====== GIVEN INFORMATION ======
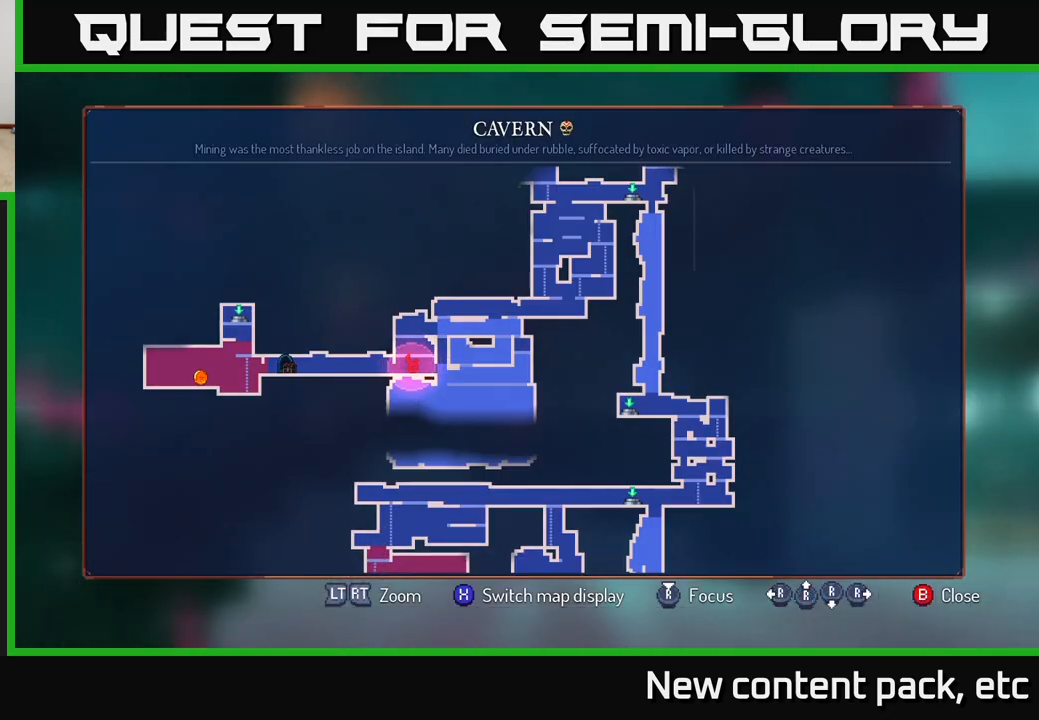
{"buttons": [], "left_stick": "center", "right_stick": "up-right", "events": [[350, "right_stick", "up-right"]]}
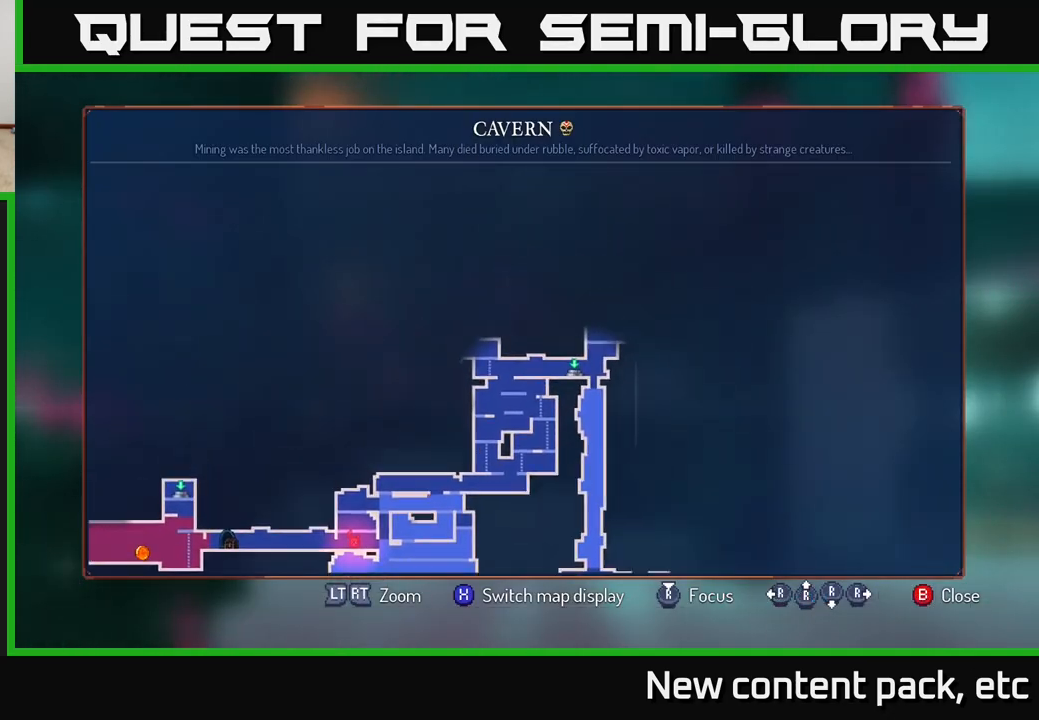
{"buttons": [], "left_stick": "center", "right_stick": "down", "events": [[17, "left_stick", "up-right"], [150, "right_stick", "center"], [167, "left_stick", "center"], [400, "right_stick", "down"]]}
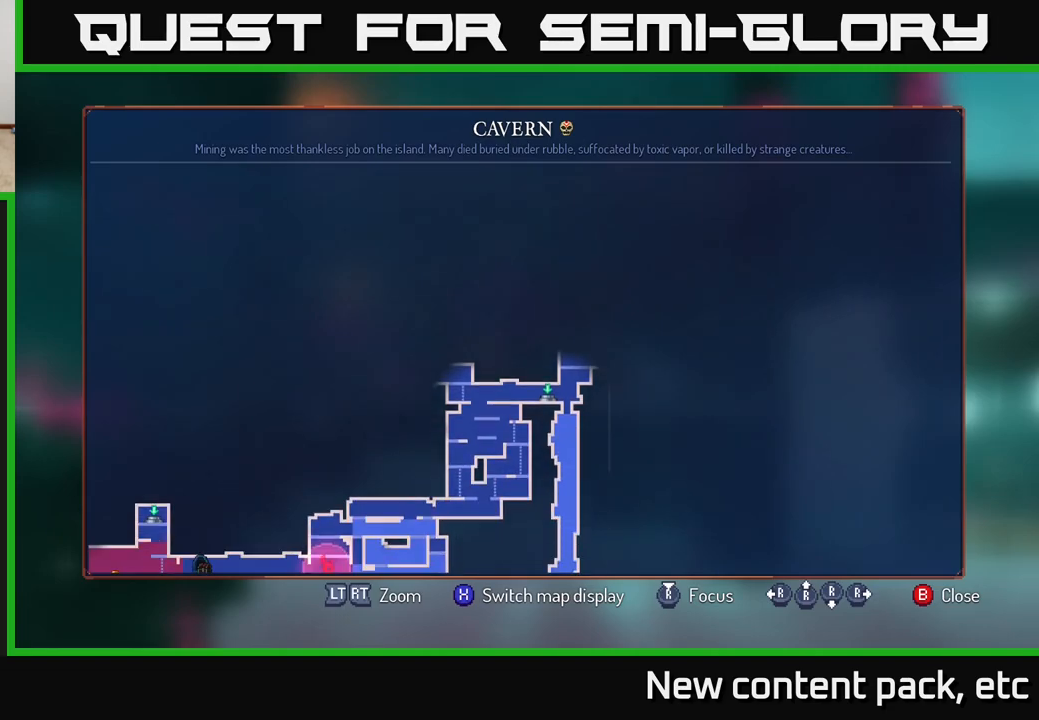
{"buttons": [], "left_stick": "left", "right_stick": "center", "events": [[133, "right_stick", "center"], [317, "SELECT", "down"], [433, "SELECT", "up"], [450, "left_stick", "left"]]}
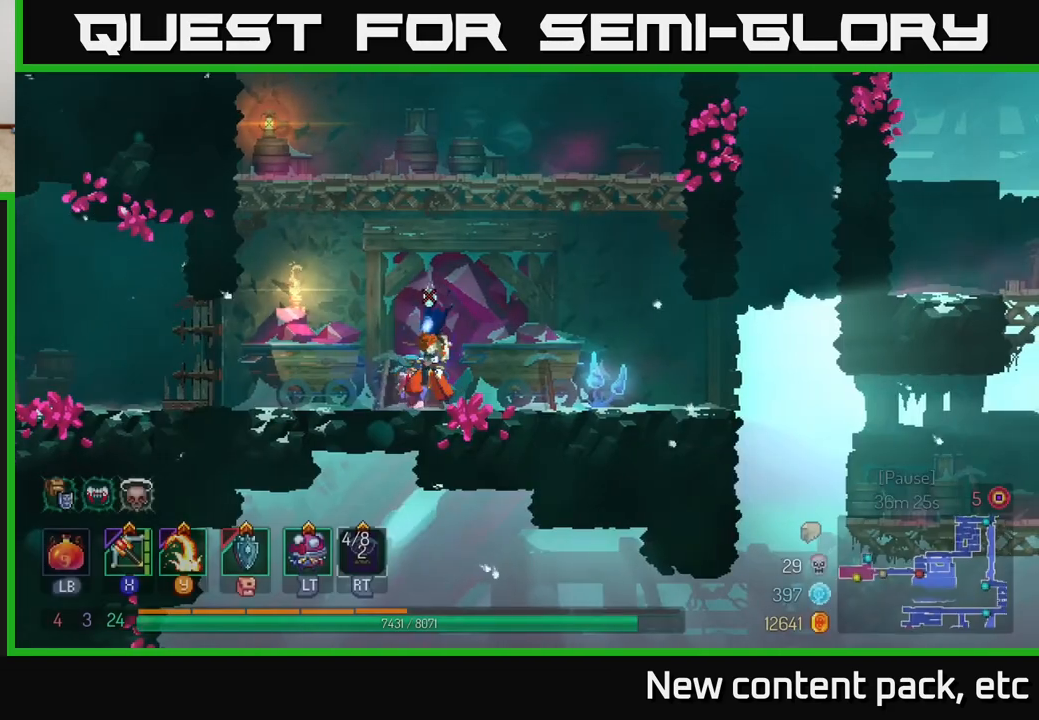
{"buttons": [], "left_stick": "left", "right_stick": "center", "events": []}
======
- AIM OF THE TASK:
The answer is every line of the data, exactly as written, with the pictures dropped.

- ANSWER SECTION:
{"buttons": [], "left_stick": "center", "right_stick": "up-right", "events": [[350, "right_stick", "up-right"]]}
{"buttons": [], "left_stick": "center", "right_stick": "down", "events": [[17, "left_stick", "up-right"], [150, "right_stick", "center"], [167, "left_stick", "center"], [400, "right_stick", "down"]]}
{"buttons": [], "left_stick": "left", "right_stick": "center", "events": [[133, "right_stick", "center"], [317, "SELECT", "down"], [433, "SELECT", "up"], [450, "left_stick", "left"]]}
{"buttons": [], "left_stick": "left", "right_stick": "center", "events": []}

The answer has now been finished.